In the maintenance phase, patients who were randomly assigned to intravenous daratumumab (16 mg/kg) received it every 8 weeks for a maximum of 2 years.² The estimated PFS rate at 6 years after the second randomization was 72.1% among MRD⁻ patients (at 10⁻⁵) treated with daratumumab maintenance. These impressive results are similar to those reported in the GEM2014MAIN trial of a PFS rate at 4 years of 82.8% among MRD⁻ patients (at 10⁻⁶).⁹ These studies suggest that many patients can sustain deep MRD responses without the need for indefinite maintenance until (a putative) disease progression. Studies like PERSEUS¹⁰ may answer the question whether resuming daratumumab after confirmed loss of CR without disease progression or after the recurrence of MRD during lenalidomide maintenance can reduce patients’ exposure to therapy without impairing survival.

This multipronged Corre et al study demonstrated that deeper and durable MRD responses strongly correlate with prolonged PFS in transplant-eligible patients with MM and exemplifies how MRD should be assessed and reported in clinical trials. MM has its sky full of MRD stars!

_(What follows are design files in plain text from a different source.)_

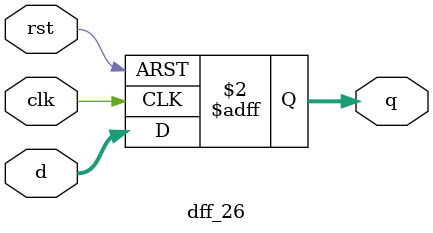
<source format=v>
/*
 * @Author: [Zhuohao Lee]
 * @Date: 2022-04-18 17:45:51
 * @LastEditors: [Zhuohao Lee]
 * @LastEditTime: 2022-04-23 14:03:16
 * @FilePath: /undefined/Users/edith_lzh/Desktop/大三下/VLSI/github/lab/lab1/A1_new/dff_26.v
 * @Description: edith_lzh@sjtu.edu.cn
 * yes
 * Copyright (c) 2022 by Zhuohao Lee, All Rights Reserved.
 */

`timescale 1ns / 1ps
module dff_26(input clk,
              input rst,
              input [26:0] d,
              output reg [26:0] q);
    
    
    always @(posedge clk or posedge rst)
        if (rst)
            q <= 0;
        else
            q <= d;
    
endmodule

</source>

Conflict-of-interest disclosure: B.P. reports honoraria for lectures from and participation on advisory boards for Adaptive Biotech, Amgen, Becton Dickinson, Bristol Myers Squibb (BMS)/Celgene, Gilead, GSK, Janssen, Oncopeptides, Roche, Sanofi, Takeda, and The Binding Site; has received unrestricted grants from BMS/Celgene, EngMab, GSK, Roche, Sanofi, and Takeda; and has acted as a consultant for BMS/Celgene, Janssen, and Sanofi. J.F.S.-M. reports consulting or advisory roles for AbbVie, Amgen, BMS, Celgene, GSK, HaemaLogiX, Janssen, Karyopharm Therapeutics, MSD, Novartis, Regeneron, Roche, Sanofi, Secura Bio, and Takeda.